After the ing is completed, the dynamic linker calls the initialization function provided by the shared library (including all relevant dependent libraries) for initialization.
Procedure linkage table allows an infected file to call external functions. This is much better than modifying the ld_preload environment variable to implement the redirection of the call. First, the environment variable is not modified.
Program connection table (PLT)
In the ELF file, the global Offset Table (got) can locate the location-independent address to the absolute address, and the program connection table also plays a similar role, it can direct location-independent function calls to absolute addresses.
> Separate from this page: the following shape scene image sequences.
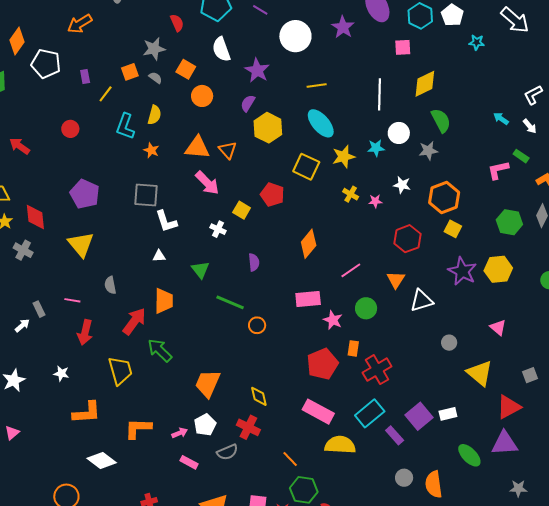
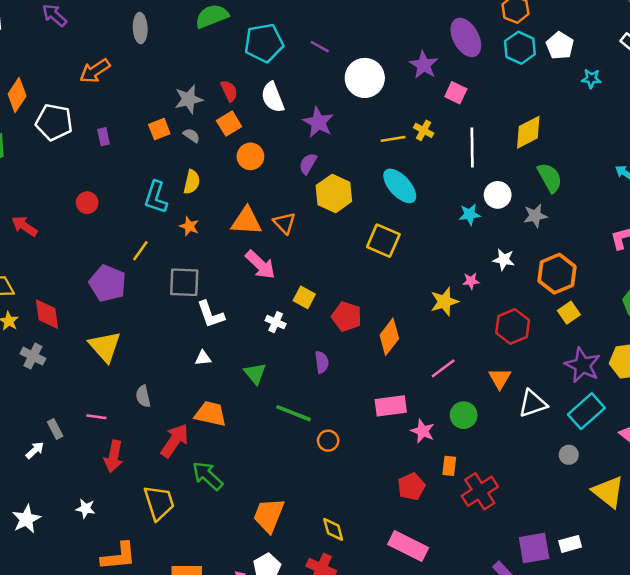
red semicircle: (177, 23) -> (229, 91), moved
pink square: (403, 47) -> (456, 93), moved, turned 30
orange square: (186, 69) -> (229, 124), turned 30
yellow line: (106, 94) -> (140, 251), moved
yellow star: (344, 157) -> (444, 302), moved
yellow cross: (351, 194) -> (424, 130), moved
red pentagon: (272, 195) -> (347, 317), moved
yellow square: (453, 229) -> (569, 313), turned 30
orange trapezoid: (164, 301) -> (211, 414), turned -76
red pentagon: (322, 364) -> (411, 487), size x0.7
cyan rectangle: (370, 413) -> (586, 411), moved
purple square: (419, 416) -> (534, 548), turned 32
The link editor cannot resolve the transfer of a program from an executable file or shared library target to another execution. As a result, the connection editor can only arrange some entries containing the transfer control to the program connection table (PLT. In System V, the program connection tables are located in the shared body, but they use the addresses in the private global offset table. Dynamic connectors, such as ld-2.2.2.so, determine the absolute address of the target and modify the image of the global offset table in memory. As a result, dynamic connectors can redirect these entries without damaging the location independence and sharing features of the program body. The executable files and shared target files have their own program connection tables.
The dynamic Connection Library of ELF is independent of the memory location. That is to say, you can load the library to any location in the memory without affecting it. This is called position independent. Add the-FPIC option to the compiler when compiling a dynamic connection library with no memory location, make the target file generated by the compiler independent of the memory location and minimize the absolute address used for variable reference. Compiling a database into a memory location is independent of the memory location. The Compiler reserves a register to point to the global Offset Table (or got for short )), this will cause the compiler to use less than one register when optimizing the code, but in the worst case, this performance is reduced by only 3%, and in other cases it is greatly less than 3%.